Material for the task —
══════════

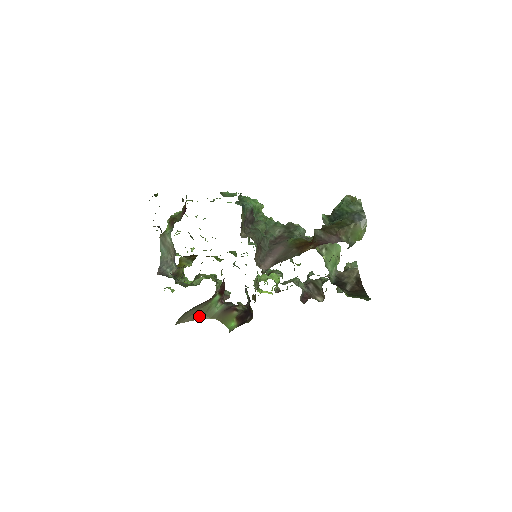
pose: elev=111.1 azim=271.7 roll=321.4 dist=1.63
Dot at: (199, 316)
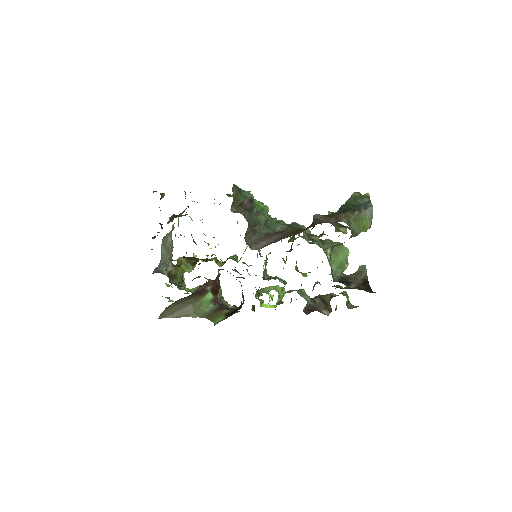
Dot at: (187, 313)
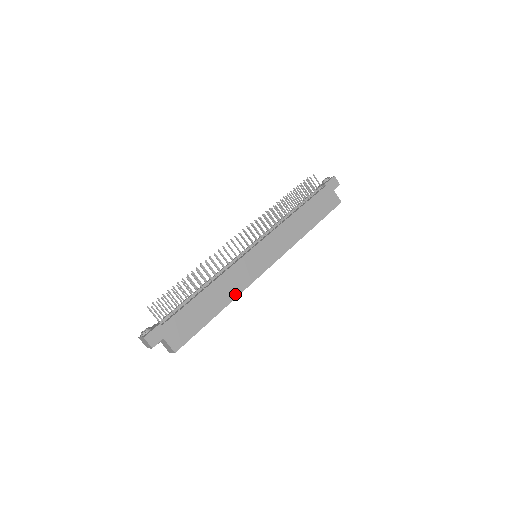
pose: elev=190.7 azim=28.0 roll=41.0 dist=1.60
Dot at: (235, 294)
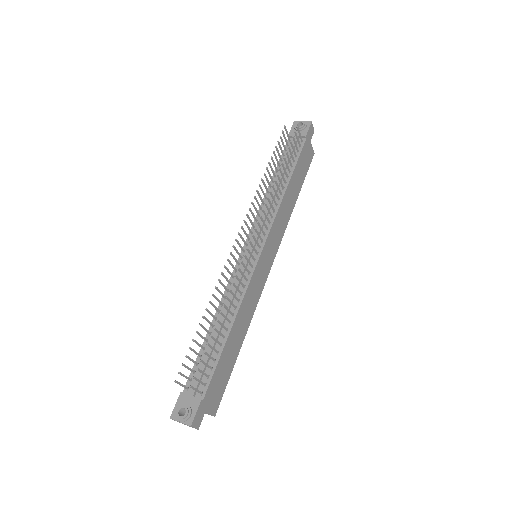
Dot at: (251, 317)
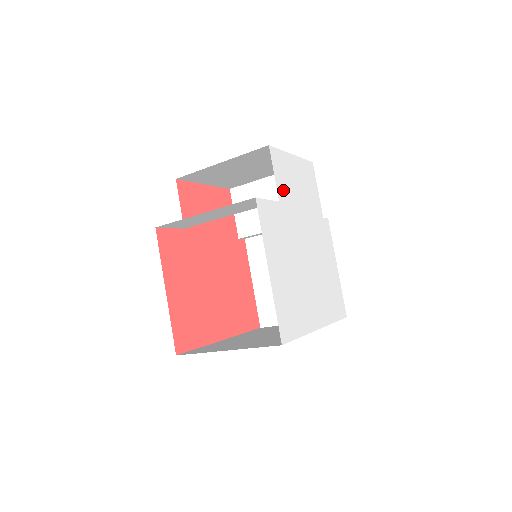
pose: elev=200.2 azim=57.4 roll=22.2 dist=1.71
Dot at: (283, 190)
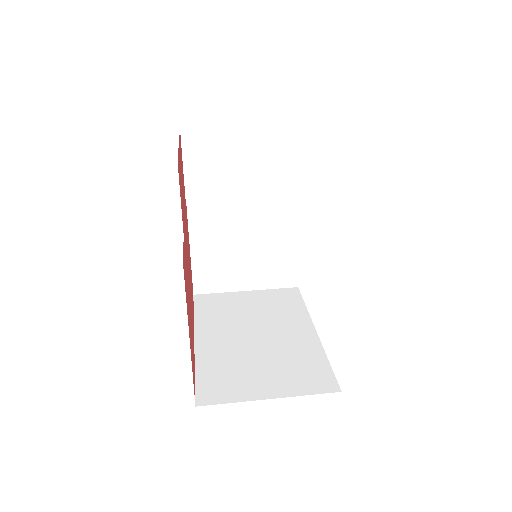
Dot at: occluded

══════════

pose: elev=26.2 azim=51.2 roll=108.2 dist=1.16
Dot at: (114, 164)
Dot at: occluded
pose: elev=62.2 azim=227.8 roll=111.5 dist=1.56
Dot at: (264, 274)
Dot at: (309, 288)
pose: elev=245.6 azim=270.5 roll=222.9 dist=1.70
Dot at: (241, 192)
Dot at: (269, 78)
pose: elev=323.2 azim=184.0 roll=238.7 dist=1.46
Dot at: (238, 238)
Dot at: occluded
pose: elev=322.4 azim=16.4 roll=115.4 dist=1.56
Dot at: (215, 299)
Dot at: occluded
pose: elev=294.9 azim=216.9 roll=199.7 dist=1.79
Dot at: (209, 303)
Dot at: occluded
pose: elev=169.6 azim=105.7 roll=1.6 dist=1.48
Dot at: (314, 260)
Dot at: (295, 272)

══════════

Copy, character for character, the lines from the one containing "pose: elev=169.6 azim=105.7" through the one containing "Dot at: (295, 272)", including both.

Exercise output —
pose: elev=169.6 azim=105.7 roll=1.6 dist=1.48
Dot at: (314, 260)
Dot at: (295, 272)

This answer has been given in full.